A pregnant Frenchwoman who died while walking a dog in the woods during a deer hunt was killed by her partner’s dog and not the hunting hounds, prosecutors said on Tuesday.
Elisa Pilarski, 29, lost her life while out walking her partner’s pitbull, Curtis, in Retz forest northeast of Paris in November last year.
She was six months pregnant at the time.
A post-mortem showed that Pilarski died of bleeding after several dog bites to her limbs and head.
Suspicion initially fell on the hunting hounds, but DNA tests and veterinary examinations showed that the “sole involvement” of her partner’s dog in the attack, Amiens prosecutor Eric Boussuge said.
Boussuge said that the dog had been illegally imported into France from the Netherlands and trained to attack using techniques banned in France.
A source close to the investigation, who asked not to be named, told reporters that the pitbull’s DNA was found on Pilarski’s bites and that her DNA was also found on his leash.

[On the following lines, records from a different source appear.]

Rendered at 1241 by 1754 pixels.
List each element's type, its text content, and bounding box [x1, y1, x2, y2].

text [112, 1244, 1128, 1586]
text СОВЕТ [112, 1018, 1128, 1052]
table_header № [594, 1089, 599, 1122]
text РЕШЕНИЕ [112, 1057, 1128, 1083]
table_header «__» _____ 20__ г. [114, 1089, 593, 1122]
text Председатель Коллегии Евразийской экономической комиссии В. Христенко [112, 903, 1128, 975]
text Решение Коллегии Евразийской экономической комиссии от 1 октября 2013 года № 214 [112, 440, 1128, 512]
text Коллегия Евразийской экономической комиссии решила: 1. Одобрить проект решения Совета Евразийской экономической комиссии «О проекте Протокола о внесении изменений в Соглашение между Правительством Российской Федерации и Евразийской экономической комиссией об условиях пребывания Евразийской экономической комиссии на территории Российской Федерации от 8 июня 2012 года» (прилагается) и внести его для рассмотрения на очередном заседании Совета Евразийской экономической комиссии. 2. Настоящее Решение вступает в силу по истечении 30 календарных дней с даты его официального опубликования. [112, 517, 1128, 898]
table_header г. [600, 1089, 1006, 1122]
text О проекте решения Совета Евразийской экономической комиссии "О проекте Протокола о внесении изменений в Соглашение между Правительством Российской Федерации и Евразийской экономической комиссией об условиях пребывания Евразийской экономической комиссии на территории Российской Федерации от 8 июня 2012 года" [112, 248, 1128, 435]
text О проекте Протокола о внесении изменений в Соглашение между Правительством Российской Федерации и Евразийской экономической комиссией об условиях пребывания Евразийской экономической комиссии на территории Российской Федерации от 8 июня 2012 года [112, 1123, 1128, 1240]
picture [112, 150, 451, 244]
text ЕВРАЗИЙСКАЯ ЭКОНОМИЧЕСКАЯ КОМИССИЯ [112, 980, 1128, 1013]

Just before the attack Pilarski had telephoned her partner, Christophe Ellul, to tell him that she had come across threatening dogs and had difficulty keeping Curtis on his leash.
Ellul arrived on the scene about 45 minutes later to find her body in a ravine, next to Curtis and a pack of hounds.
Her clothes had been ripped off.
Ellul blamed the hounds for her death, but two veterinary reports concluded that only the pitbull’s jaw could have produced the marks on Pilarski’s body.